• [Exercise brief] Please answer from the Ingmar Bergman profile: how many times did Bergman win the Oscar for Best Foreign Language Picture?

··· Text segment ···

What we know about the man behind the camera.

Who is Ingmar Bergman? Everything you need to know about the Swedish visionary-Larushka Ivan-Zadeh for Metro-Entertainment – Metro

Swedish film director Ingmar Bergman was 89 when he died (Picture: Archive Photos/Getty Images)

You mean, ‘who was?’. One of the most influential filmmakers of all time, Bergman was born in 1918 and died in 2007.

A prolific Swedish auteur, Bergman directed more than 60 films, won the Oscar for Best Foreign Language Picture three times (The Virgin Spring, Through A Glass Darkly, Fanny And Alexander) and was the first to be awarded the ultimate ‘Palme des Palmes’ accolade at the Cannes Film Festival (recently just awarded to Tom Cruise – one senses Bergman would be unimpressed).

··· The data ···

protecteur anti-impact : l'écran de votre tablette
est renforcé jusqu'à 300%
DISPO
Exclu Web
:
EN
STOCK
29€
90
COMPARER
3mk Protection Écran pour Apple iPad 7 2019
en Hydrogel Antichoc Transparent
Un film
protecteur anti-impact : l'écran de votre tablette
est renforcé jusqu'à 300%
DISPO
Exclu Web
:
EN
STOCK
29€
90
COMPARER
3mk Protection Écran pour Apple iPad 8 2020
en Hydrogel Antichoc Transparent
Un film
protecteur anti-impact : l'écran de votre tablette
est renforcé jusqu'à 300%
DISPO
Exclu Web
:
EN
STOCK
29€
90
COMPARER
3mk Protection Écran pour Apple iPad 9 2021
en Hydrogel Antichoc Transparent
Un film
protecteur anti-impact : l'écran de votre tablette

···
··· The data ···

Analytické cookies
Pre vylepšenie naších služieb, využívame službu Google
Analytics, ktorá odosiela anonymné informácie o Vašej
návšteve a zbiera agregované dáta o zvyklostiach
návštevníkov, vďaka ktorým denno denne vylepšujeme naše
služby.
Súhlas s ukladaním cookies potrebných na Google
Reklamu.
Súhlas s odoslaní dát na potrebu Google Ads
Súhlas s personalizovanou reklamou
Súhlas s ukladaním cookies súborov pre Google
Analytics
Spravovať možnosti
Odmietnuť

···
··· The data ···

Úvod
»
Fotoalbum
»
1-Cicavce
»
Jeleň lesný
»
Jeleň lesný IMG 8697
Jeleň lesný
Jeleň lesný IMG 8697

···

• [Output for this exercise] Three times, for The Virgin Spring, Through A Glass Darkly, and Fanny And Alexander.